The award was given to both NUS Computing Prof Roychoudhury and Professor Cristian Cadar from the Department of Computing at Imperial College London, in recognition of their contributions to symbolic execution for test generation and program repair.
The New Directions Award is presented annually to an individual or team who have made substantial contributions to software engineering research or practice, with these contributions moving the field in a new direction. The contributions made must be adopted by many other researchers and other organisations, and result in advancement in the state-of-the-art research and practice. In addition, the contribution by the award recipients must also be measurably superior to existing works and positively influences existing practice.

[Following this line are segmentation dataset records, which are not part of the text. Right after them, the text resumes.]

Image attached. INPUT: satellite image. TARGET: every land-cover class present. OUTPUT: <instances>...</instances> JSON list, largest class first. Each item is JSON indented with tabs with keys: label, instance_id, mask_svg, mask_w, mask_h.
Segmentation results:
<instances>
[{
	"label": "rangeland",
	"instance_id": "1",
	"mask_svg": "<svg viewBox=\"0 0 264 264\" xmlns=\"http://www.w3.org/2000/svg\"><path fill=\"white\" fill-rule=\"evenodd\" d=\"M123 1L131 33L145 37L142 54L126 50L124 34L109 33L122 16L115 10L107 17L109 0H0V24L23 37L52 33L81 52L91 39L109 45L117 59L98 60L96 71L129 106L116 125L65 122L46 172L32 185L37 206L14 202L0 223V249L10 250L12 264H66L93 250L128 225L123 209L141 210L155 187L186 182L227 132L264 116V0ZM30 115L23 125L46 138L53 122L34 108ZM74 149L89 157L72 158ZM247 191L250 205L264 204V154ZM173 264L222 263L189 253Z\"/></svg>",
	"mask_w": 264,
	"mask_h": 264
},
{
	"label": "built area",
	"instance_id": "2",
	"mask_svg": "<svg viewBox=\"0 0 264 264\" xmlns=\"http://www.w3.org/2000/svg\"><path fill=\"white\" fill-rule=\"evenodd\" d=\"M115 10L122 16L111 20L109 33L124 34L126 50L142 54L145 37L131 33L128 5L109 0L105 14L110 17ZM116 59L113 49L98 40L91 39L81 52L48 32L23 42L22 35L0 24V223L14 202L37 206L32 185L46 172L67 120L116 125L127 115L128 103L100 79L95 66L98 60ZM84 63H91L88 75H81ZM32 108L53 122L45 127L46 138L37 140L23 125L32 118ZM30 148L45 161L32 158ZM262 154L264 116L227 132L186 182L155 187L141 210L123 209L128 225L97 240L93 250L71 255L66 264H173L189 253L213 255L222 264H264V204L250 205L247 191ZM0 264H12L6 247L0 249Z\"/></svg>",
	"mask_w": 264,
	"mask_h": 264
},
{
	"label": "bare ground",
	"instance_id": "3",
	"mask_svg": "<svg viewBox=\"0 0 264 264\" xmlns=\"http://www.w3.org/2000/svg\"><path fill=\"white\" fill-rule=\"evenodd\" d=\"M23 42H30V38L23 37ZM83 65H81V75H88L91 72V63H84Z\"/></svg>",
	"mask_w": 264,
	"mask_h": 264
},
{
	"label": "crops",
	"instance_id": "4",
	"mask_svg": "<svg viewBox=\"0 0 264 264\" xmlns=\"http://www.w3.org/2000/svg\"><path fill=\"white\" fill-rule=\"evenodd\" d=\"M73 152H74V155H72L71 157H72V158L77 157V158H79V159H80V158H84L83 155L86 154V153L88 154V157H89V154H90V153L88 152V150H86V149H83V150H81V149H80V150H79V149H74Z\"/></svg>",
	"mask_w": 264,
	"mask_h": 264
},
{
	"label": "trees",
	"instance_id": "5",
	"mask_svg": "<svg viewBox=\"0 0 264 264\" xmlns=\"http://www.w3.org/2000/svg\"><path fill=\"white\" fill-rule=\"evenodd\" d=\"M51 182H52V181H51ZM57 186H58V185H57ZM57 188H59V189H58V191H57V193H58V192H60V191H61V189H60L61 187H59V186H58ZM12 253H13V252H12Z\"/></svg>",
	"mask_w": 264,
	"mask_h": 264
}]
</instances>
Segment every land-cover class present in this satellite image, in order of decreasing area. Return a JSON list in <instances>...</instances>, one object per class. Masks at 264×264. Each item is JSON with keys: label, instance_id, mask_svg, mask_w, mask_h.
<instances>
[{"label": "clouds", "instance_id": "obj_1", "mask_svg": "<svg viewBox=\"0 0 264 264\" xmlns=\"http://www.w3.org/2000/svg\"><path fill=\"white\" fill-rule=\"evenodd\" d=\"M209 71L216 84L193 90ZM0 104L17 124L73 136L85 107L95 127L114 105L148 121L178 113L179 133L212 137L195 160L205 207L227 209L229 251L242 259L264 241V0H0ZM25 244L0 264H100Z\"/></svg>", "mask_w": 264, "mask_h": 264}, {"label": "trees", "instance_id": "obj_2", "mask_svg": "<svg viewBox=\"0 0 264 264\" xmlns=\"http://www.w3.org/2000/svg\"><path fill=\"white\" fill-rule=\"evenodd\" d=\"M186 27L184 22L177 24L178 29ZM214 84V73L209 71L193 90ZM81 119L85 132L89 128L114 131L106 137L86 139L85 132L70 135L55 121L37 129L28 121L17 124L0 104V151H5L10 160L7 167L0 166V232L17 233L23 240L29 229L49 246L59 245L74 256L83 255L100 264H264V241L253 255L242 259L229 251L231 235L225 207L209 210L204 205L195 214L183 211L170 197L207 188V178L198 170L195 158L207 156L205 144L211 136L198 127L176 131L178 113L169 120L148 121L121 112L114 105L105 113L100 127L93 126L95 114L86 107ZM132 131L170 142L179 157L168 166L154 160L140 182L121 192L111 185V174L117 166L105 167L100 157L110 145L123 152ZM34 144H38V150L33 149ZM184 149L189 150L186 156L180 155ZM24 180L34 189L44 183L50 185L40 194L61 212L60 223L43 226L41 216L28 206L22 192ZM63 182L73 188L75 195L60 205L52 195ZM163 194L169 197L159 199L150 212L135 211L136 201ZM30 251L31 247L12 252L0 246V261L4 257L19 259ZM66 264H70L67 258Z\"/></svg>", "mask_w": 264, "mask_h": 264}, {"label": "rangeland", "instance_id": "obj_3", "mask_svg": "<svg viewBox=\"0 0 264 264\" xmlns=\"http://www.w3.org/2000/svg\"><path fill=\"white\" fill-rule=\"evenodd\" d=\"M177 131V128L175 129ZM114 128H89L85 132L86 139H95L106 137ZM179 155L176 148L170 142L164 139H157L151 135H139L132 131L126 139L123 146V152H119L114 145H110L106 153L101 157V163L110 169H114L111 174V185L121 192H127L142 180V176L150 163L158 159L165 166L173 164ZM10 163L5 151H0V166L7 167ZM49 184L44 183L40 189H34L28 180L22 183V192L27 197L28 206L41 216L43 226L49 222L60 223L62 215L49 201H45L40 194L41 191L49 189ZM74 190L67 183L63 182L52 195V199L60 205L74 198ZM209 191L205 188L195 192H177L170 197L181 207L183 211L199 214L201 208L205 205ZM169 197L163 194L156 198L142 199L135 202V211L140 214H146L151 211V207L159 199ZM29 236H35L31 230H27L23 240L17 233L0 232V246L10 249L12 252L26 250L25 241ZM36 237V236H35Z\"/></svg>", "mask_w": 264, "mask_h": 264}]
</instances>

Profs Roychoudhury and Cadar’s research work in software engineering has focused on software testing and analysis, in particular innovative symbolic program analysis to make testing, debugging, and the repair of software programs more rigorous.
Their work provides a new direction in symbolic program analysis by proposing a new outlook on symbolic execution for patch testing and software program repair. This significantly impacts the way software is being developed and maintained.
In his works, Prof Roychoudhury aims to figure out the human intention behind a buggy program and then rectify it automatically. The human intention is gleaned via symbolic or formal reasoning of informal program artifacts, such as tests.
He added that one challenge is in making such rigorous reasoning effective and scalable, so that the techniques can transition to actual practice.